[Objective]: Retype the records below without any changes, from the start of the records through the line containing "local contrast: highlights 100%, shadows".

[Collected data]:
________________________________________
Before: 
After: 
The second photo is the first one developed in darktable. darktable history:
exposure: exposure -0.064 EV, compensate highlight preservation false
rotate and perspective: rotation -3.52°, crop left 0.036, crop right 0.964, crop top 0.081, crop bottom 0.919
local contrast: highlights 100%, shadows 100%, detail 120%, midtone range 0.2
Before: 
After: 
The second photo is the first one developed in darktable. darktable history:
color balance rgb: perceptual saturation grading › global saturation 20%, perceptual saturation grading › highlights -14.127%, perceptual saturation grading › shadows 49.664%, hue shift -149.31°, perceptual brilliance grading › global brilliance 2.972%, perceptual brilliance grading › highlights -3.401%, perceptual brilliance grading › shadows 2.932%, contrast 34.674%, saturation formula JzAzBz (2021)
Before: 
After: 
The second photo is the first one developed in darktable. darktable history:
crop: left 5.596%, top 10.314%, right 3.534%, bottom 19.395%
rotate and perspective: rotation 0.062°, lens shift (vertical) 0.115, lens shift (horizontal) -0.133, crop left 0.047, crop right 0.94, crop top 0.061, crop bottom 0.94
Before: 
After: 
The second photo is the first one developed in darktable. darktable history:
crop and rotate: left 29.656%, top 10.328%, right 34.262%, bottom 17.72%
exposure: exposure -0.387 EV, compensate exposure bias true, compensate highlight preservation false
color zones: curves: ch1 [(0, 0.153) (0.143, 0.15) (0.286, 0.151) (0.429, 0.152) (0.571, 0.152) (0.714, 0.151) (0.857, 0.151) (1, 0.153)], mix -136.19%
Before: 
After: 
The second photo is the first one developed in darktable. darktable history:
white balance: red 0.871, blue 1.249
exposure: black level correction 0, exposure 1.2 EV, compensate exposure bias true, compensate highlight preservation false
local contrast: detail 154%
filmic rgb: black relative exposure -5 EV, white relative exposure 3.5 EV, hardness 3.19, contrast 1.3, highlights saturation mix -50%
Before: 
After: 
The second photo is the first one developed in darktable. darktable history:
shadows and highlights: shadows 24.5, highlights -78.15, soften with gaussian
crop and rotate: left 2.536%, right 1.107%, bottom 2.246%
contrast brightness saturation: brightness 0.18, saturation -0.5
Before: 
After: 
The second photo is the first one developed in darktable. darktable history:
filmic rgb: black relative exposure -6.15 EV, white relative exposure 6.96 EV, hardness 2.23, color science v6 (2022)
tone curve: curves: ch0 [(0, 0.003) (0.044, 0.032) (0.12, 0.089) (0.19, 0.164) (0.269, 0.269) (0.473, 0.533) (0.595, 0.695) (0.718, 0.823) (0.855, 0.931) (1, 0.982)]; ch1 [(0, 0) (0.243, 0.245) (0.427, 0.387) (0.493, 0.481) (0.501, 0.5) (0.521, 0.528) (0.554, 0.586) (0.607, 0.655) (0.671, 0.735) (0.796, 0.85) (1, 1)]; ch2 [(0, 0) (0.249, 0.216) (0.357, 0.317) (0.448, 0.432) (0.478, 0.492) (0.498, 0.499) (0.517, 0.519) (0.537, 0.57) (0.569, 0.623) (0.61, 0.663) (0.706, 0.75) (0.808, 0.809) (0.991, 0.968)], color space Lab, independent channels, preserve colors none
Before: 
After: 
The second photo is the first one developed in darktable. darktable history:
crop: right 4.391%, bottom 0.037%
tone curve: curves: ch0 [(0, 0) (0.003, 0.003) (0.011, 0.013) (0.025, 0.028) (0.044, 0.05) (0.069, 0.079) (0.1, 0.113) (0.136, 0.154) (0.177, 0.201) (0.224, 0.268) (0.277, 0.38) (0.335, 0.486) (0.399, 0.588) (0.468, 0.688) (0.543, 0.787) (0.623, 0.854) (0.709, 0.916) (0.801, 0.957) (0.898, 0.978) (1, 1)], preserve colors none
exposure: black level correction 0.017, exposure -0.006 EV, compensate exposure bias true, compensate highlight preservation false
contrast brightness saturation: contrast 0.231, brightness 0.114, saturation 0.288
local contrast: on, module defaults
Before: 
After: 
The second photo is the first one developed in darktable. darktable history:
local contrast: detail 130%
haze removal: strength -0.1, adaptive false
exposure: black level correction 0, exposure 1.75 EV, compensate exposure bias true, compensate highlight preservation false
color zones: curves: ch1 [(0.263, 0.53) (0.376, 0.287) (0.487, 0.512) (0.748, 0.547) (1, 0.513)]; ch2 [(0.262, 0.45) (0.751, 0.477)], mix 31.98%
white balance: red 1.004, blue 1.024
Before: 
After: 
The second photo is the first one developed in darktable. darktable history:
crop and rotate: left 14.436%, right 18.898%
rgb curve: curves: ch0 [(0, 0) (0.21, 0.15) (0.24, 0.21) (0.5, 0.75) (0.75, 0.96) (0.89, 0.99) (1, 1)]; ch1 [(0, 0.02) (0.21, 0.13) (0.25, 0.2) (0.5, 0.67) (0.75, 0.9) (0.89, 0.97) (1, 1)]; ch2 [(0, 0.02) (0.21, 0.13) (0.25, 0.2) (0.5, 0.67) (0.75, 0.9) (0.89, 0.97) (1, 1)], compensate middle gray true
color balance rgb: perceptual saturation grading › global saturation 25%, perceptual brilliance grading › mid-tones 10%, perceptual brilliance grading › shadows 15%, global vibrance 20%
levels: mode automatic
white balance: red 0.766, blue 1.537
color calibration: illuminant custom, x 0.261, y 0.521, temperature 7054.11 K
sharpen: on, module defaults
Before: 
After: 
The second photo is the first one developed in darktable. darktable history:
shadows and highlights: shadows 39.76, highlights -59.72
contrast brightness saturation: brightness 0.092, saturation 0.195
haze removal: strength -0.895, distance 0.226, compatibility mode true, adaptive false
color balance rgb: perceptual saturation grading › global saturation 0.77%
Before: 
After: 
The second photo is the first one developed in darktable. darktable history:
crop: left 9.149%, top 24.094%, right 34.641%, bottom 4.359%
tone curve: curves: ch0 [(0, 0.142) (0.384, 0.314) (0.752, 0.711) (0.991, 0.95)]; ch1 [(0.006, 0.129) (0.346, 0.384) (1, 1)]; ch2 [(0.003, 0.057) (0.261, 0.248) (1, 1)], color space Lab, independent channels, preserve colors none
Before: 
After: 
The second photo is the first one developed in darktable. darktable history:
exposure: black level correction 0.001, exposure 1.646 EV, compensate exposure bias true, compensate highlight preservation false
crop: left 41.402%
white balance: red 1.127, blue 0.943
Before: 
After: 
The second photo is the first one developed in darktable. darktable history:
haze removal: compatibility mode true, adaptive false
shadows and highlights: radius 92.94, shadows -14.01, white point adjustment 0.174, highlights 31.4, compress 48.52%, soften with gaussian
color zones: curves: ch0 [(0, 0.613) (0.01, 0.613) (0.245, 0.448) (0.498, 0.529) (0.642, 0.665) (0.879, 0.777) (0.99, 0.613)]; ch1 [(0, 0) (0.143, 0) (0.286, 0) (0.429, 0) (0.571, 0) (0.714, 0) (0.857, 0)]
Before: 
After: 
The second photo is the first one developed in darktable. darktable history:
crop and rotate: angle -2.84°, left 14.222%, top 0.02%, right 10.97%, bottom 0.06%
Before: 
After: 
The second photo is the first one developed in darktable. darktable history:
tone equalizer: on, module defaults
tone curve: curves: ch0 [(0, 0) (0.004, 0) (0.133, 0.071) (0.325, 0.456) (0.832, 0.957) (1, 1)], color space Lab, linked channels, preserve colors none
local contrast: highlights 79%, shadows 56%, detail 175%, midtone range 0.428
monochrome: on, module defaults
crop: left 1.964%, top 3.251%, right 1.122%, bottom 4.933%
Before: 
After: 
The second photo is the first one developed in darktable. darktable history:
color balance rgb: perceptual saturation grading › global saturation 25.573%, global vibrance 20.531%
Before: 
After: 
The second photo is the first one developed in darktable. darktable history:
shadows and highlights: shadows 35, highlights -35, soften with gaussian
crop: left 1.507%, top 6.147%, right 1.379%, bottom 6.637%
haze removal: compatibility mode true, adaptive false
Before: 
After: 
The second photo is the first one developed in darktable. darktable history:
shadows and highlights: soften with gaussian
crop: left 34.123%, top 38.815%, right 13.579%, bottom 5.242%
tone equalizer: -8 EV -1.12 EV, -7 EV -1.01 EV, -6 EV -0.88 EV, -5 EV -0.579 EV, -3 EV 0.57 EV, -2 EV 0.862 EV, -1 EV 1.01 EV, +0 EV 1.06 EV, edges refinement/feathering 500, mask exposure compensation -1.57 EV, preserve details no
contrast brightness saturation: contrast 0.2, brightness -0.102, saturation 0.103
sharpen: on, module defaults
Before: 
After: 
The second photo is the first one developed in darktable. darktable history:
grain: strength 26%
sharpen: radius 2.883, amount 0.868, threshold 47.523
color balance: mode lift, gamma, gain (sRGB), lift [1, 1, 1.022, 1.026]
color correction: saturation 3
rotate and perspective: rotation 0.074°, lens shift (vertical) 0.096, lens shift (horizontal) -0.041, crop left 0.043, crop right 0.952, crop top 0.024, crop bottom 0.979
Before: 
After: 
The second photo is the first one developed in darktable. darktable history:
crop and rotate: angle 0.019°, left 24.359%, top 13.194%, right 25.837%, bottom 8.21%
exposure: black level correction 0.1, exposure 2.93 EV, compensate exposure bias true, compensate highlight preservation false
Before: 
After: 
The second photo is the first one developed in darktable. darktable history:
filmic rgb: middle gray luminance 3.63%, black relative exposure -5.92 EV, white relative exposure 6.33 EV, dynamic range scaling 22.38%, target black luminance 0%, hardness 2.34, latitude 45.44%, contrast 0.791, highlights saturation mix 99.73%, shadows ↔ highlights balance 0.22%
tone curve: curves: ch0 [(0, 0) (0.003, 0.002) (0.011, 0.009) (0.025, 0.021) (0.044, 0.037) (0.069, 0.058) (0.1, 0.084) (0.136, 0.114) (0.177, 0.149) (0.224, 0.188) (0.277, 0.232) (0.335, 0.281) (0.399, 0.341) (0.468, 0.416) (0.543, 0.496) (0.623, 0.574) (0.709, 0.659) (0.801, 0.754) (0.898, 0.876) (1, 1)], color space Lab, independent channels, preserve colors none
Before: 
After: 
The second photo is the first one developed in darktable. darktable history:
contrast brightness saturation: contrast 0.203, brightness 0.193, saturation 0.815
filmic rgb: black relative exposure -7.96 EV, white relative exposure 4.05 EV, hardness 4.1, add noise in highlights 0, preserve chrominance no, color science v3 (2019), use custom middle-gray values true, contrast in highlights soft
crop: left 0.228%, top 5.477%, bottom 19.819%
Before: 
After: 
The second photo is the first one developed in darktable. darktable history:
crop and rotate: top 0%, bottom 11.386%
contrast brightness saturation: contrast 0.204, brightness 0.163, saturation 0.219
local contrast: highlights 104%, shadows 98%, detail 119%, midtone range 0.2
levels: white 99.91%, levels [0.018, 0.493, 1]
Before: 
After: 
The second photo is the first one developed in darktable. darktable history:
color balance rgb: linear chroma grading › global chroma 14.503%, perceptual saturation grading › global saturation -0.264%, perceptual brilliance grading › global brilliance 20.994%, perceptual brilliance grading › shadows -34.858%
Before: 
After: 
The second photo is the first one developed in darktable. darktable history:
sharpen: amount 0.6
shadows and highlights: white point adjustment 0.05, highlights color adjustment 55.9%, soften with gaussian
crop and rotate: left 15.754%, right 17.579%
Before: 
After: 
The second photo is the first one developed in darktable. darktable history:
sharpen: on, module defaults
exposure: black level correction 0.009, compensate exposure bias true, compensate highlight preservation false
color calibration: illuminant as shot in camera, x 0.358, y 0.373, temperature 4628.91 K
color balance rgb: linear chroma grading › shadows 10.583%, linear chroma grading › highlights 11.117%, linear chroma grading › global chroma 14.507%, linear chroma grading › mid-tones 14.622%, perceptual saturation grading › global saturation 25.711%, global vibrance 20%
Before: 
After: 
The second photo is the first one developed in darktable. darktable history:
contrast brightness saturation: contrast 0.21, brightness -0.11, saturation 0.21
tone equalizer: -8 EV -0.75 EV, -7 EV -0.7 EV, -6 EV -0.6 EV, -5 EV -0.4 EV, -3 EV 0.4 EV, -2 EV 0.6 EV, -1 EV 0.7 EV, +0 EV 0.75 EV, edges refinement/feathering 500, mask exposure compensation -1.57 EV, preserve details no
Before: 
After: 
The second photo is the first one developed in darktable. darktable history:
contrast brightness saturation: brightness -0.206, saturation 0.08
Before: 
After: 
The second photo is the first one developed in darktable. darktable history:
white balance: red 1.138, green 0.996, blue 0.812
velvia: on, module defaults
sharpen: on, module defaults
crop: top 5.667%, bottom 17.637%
________________________________________
[The completed task]:
Before: 
After: 
The second photo is the first one developed in darktable. darktable history:
exposure: exposure -0.064 EV, compensate highlight preservation false
rotate and perspective: rotation -3.52°, crop left 0.036, crop right 0.964, crop top 0.081, crop bottom 0.919
local contrast: highlights 100%, shadows 100%, detail 120%, midtone range 0.2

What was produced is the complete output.